◆ Instructions to follow ◆
Retype the lines from the first one through the line containing "or as mentiras contadas por criminosos ou", including both, with every character unchanged.

◆ Entries supplied ◆
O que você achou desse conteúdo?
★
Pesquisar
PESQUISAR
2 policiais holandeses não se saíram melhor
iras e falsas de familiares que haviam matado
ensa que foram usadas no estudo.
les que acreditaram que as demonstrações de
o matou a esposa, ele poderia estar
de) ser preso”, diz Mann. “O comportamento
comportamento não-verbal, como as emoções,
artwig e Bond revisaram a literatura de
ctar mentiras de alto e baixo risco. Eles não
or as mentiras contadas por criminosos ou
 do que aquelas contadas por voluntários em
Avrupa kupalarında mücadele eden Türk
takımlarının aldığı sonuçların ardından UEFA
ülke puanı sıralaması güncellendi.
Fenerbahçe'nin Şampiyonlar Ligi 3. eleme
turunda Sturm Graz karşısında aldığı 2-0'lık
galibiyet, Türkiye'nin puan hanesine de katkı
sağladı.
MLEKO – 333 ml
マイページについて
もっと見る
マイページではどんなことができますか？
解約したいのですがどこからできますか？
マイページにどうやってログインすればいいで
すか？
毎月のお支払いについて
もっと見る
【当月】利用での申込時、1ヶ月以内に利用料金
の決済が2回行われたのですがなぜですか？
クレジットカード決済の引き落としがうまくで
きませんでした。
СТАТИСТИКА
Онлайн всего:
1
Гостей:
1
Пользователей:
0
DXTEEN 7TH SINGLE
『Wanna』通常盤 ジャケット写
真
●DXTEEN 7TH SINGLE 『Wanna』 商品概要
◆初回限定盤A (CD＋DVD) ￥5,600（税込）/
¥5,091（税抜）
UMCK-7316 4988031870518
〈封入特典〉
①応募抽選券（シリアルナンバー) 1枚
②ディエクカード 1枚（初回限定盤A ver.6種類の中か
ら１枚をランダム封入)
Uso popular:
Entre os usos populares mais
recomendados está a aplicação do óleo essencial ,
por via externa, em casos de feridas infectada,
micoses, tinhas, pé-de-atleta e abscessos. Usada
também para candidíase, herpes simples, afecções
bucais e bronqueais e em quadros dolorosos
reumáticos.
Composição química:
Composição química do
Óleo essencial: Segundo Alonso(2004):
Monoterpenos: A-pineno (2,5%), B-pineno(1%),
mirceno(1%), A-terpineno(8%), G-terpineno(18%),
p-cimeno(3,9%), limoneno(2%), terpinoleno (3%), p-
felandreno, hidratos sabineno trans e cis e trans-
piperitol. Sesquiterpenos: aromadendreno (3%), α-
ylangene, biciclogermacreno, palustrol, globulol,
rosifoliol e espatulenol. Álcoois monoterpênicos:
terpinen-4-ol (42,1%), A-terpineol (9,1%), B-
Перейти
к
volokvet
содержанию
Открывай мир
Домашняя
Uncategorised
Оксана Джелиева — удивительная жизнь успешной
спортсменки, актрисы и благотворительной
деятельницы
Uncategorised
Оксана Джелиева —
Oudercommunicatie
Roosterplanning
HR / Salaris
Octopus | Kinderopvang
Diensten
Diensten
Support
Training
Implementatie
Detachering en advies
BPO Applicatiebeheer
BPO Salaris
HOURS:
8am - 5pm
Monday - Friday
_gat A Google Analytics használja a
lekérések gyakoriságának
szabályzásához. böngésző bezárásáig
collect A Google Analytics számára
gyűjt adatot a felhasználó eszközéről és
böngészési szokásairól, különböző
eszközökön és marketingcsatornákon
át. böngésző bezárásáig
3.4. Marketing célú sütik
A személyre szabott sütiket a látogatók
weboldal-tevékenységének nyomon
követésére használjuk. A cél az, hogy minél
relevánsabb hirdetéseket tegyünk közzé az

◆ Response for this exercise ◆
O que você achou desse conteúdo?
★
Pesquisar
PESQUISAR
2 policiais holandeses não se saíram melhor
iras e falsas de familiares que haviam matado
ensa que foram usadas no estudo.
les que acreditaram que as demonstrações de
o matou a esposa, ele poderia estar
de) ser preso”, diz Mann. “O comportamento
comportamento não-verbal, como as emoções,
artwig e Bond revisaram a literatura de
ctar mentiras de alto e baixo risco. Eles não
or as mentiras contadas por criminosos ou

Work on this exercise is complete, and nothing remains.